Shostakovich チェロ協奏曲第1番/Tishchenko 17本の管楽器、打楽器とチェロのための協奏曲/
Vlasov チェロ協奏曲(ロストロポーヴィチ(vc))


BRILLIANT BRL-92771 Shostakovich

チェロ協奏曲第1番 作品107

ゲンナジ・ロジェストヴェンスキー/ソヴィエット国立交響楽団(1961年ライヴ)

Tishchenko

17本の管楽器、打楽器とチェロのための協奏曲

エフゲニ・スヴェトラーノフ/交響楽団(1968年ライヴ)

Vlasov

チェロ協奏曲

ロジェストヴェンスキー/ソヴィエット国立放送交響楽団(1964年ライヴ)

ムスティスラフ・ロストロポーヴィチ(vc)

BRILLIANT BRL-92771/CD5

 ロストロポーヴィチが鬼籍に入ったのが2007年、自分のイメージとしては1960年代30〜40歳代の演奏がもっとも脂がのっていた、と感じます。米PIPELINEは旧ソヴィエット時代の膨大なる放送音源を所有していて、現在はBRILLIANTにてCD化されております。2000年代初頭に発売された韓国YedangClassicsには粗雑な編集(音源選定/拍手の中途半端な削除)に苦しめられました。こちら良心的と思いますよ。この3曲収録の一枚は良心的な音質、滅多に聴く機会のない珍しい作品も愉しめます。

 著名なるShostakovich〜これがもの凄い。モノラル、やや遠い感じの音録りだけれど、奥行きもあってけっこう鮮明です。冒頭から例の如し、シニカルなユーモラスを感じさせる旋律スタート、その緊張感とキレ味たるや尋常に非ず。第2楽章「モデラート」は、ロシアン・ホルンの濃厚かつ無遠慮なホルンに仰け反ります。そこに朗々纏綿たるチェロが(イヤらしいほどセクシーに)絡みます。第3楽章「カンデツァ」の壮絶なる技巧はかつて聴いたことがない、ほとんど開いた口が塞がらぬほど・・・

 終楽章のティンパニは(先のホルン同様)無遠慮前面に立ってびしばし叩き付け、チェロのスピード冴えは「ハイフェッツもかくや!」と思わせるほど。
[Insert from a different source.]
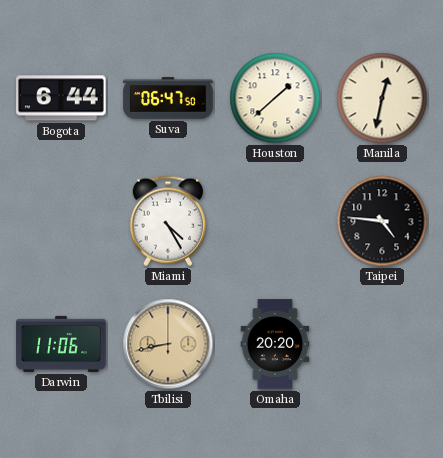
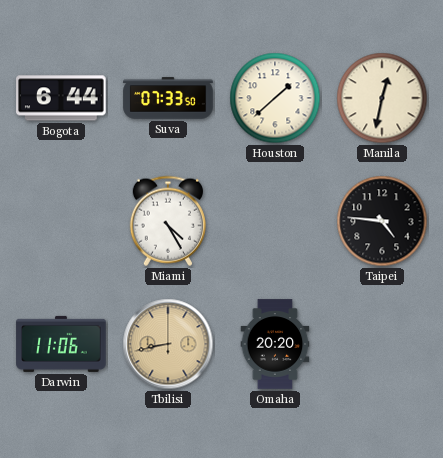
Suva: 06:47 -> 07:33
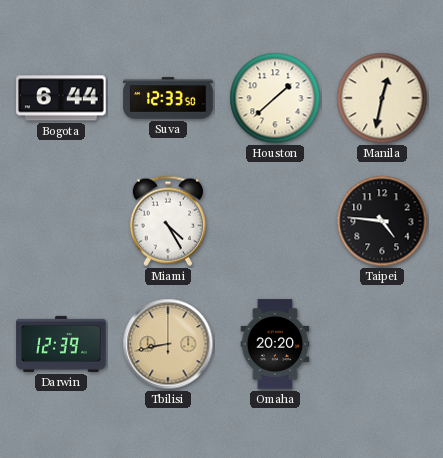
Suva: 07:33 -> 12:33
Darwin: 11:06 -> 12:39
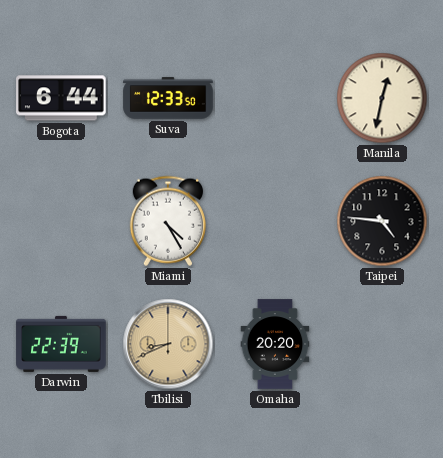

たっぷり濃厚、官能性前面、お下品と感じる人もいるやろうなぁ。嗚呼、疲れた。

 Tishchenko(ボリス・ティシュチェンコ)はShostakovichの弟子筋の人らしい。ほとんど現代の人ですね。かなり前衛的、不協和音っぽいソロが冒頭から延々、朗々、しつこく続きます。やがて管楽器が似たようなテイストで絡み合って参入、暗鬱難解重厚晦渋な雰囲気、ほとんどどっぷり。こうしてロストロポーヴィチは、新しいレパートリーに常に取り組んでおったのだね。やがて金管は(暗鬱難解重厚晦渋なまま)激しく盛り上がって、ついに打楽器も参加。チェロの超スロウ・ポルタメントの効果(凄いテクニック)激しく、金管の緊張感いや増すばかり・・・

 全22:49。未知の作品をしっかり聴くのは音楽への緊張感維持の基本行為であります。

 Vlasov(ヴィクトール・ヴラソフ)に至ると、ほとんど名前さえ初耳。Movement1/2/3から成り立つ、映画音楽風勇壮+甘美な安らぎ、わかりやすい旋律連続、かなり保守的な24分ほどの作品也。その合間にロストロポーヴィチの妙技が挟まる、といった風情であります(Movement1)。Movement2は静謐な子守歌風であり、Movement3は高音短いパッセージを自在に操るソロの妙技が幻想的に響きました。まさに甘美な映画音楽風、そしてユーモラスなリズム感。